#### Extract to read:

When a building owner or manager calls for an energy audit, they are usually looking for ways to upgrade lighting, HVAC, insulation or windows to save energy. The big items. Technology has improved markedly in recent years in these areas to justify upgrades resulting in significant energy use savings.
However, one area that is sometimes overlooked in an energy audit is plug load. According to the US Energy Information Administration, plug load can comprise up to 30% of total energy consumption of a commercial building. It should not be neglected.
Plug load is energy demand (almost always electricity) from devices plugged into electrical outlets (one notable exception is a stove/oven, plugged into a supply of natural gas. These devices include computers, speakers, printers, monitors, scanner, copiers, chargers, TVs, space heaters, fans, refrigerators, microwaves, coffee machines, vending machines, task (desk) lighting, and others. These are mainly small items and taken for granted because they are so commonplace. However, while each item may draw less electricity compared to a large AC, cumulatively they can use significant energy and if not properly planned and controlled, can impact your energy costs.

#### Listed entries:
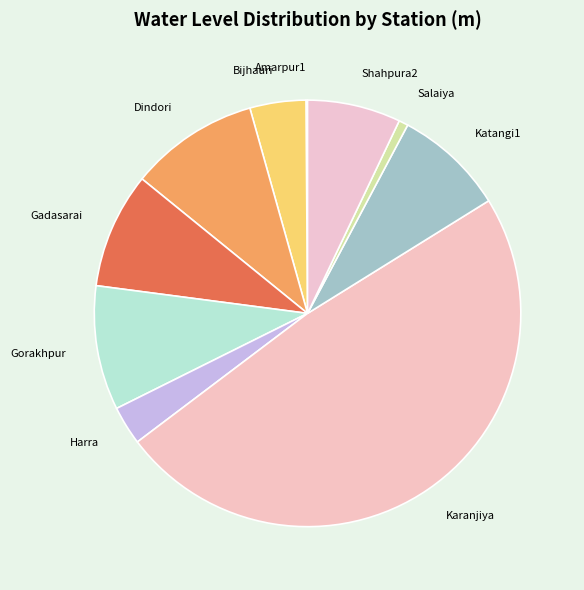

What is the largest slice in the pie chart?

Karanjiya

...

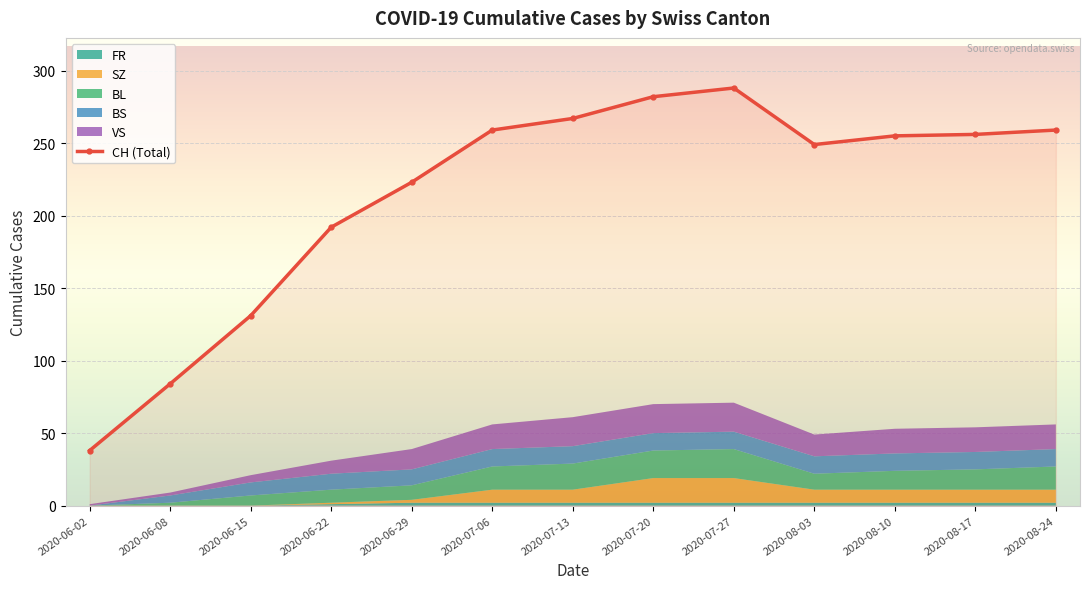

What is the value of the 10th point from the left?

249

#### Directions:
A – According to the plug load article, what share of a commercial building's total energy consumption can plug load account for?
B – Reproduce the passage of the plug load article starting at "However, one area" and ending at "not be neglected.".
The data bear no relation to the plug load article.

#### Outputs for the tasks:
A – Up to 30% of total energy consumption.

B –
However, one area that is sometimes overlooked in an energy audit is plug load. According to the US Energy Information Administration, plug load can comprise up to 30% of total energy consumption of a commercial building. It should not be neglected.